The TCPA defines an ATDS as equipment that has the capacity to both: (1) store or produce telephone numbers to be called, using a random or sequential number generator, and (2) dial such numbers. See 47 U.S.C. § 227(a)(1). "The FCC has expanded the definition of an ATDS to include predictive dialers, which utilize lists of phone numbers that the equipment dials without human intervention and then assists in predicting when an agent is available to take the call." See Wilcox v. Green Tree Servicing, LLC, No. 8:14-cv-1681-T-24-TGW, 2015 WL 2092671, at *4 (M.D. Fla. May 5, 2015) (citing In the Matter of Rules & Regulations Implementing the Telephone Consumer Protection Act of 1991, 2003 WL 21517853, at *46 (F.C.C. July 3, 2003) ("2003 FCC Ruling")). The FCC expanded the definition because the basic function of ATDS equipment is "the capacity to dial numbers without human intervention." See id.

With respect to the ATDS definition, the FCC, in its July 10, 2015 Declaratory Ruling and Order noted:

We reaffirm our previous statements that dialing equipment generally has the capacity to store or produce, and dial random or sequential numbers (and thus meets the TCPA's definition of "autodialer") even if it is not presently used for that purpose, including when the caller is calling a set list of consumers. We also reiterate that predictive dialers, as previously described by the Commission, satisfy the TCPA's definition of "autodialer" for the same reason. We also find that callers cannot avoid obtaining consent by dividing ownership of pieces of dialing equipment that work in concert among multiple entities.

In the Matter of Rules & Regulations Implementing the Telephone Consumer Protection Act of 1991, 2015 WL 4387780, at *5-*6 (F.C.C. July 10, 2015) ("2015 FCC Ruling").

Here, Gaza has pointed to no admissible evidence establishing that the calls placed to Gaza were made with "dialing equipment" that has "the capacity to store or produce, and dial random or sequential numbers." There is also no evidence showing that the calls were made using a predictive dialer.

The record shows that the subject calls were placed manually. Gaza has not pointed to any evidence that contradicts John's testimony that the agent selected the number to be called and the calls were made as a result of human intervention. Gaza relies on the 2015 FCC Ruling to argue that the focus should be on whether the calls were placed with "dialing equipment," but, even under this broad definition, he does not point to any admissible evidence showing that dialing equipment was utilized with respect to the subject calls. Gaza also makes statements in his response to the summary judgment motion that are wholly unsupported in the record and attempts to improperly shift the burden to LTD to disprove the elements of Gaza's case.
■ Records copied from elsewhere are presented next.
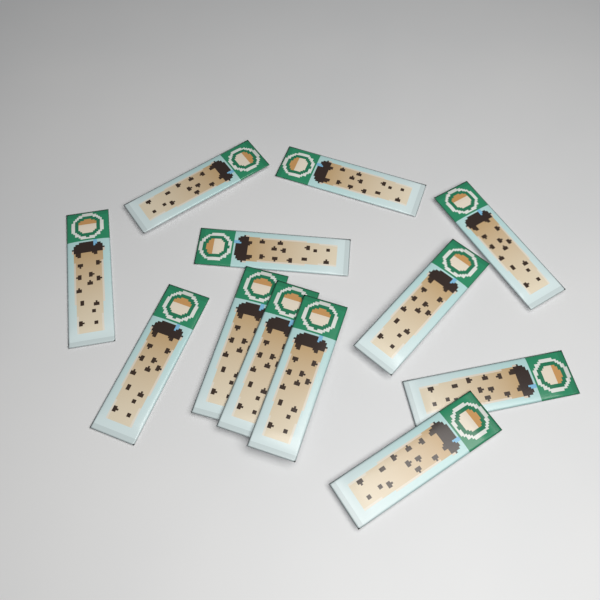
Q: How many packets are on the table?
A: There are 12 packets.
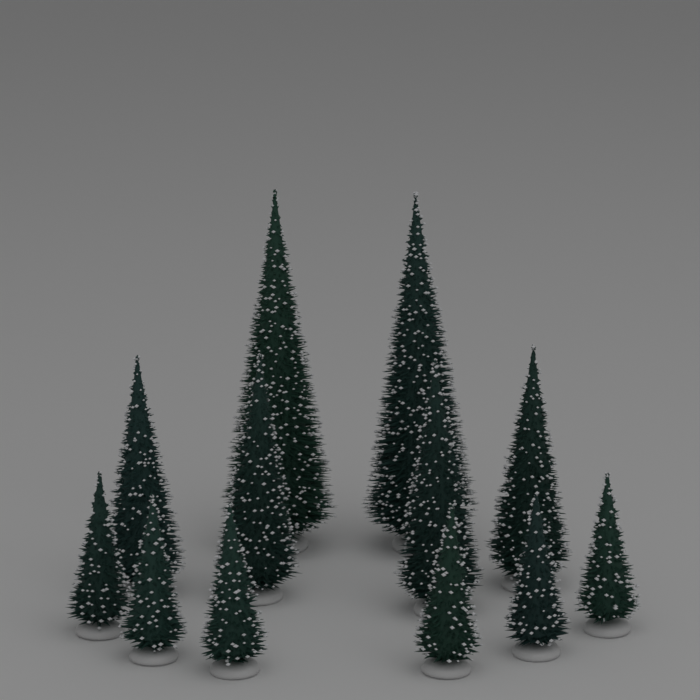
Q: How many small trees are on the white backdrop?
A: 6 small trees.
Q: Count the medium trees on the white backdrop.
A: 4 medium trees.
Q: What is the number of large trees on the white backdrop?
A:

In sum, Gaza's TCPA claims fail as a matter of law because he failed to establish a genuine issue for trial with respect to whether the calls were placed using an ATDS, a necessary element of his claims. See Wilcox, 2015 WL 2092671, at *5 (granting summary judgment in the defendant's favor with respect to five calls that the agent made by manually dialing the plaintiff's cell phone number).

It is therefore ORDERED and ADJUDGED that:

1. Defendant's Motion for Summary Judgment (Dkt. 27) is granted. 2. The Clerk of Court is directed to enter final judgment in Defendant's favor and against Plaintiff. 3. The Clerk of Court is directed to close this case and terminate any pending motions as moot.

DONE and ORDERED.

FootNotes


1. LTD does not oppose the judicial notice request with respect to the recent FCC ruling and the Court agrees that judicial notice of this ruling is appropriate.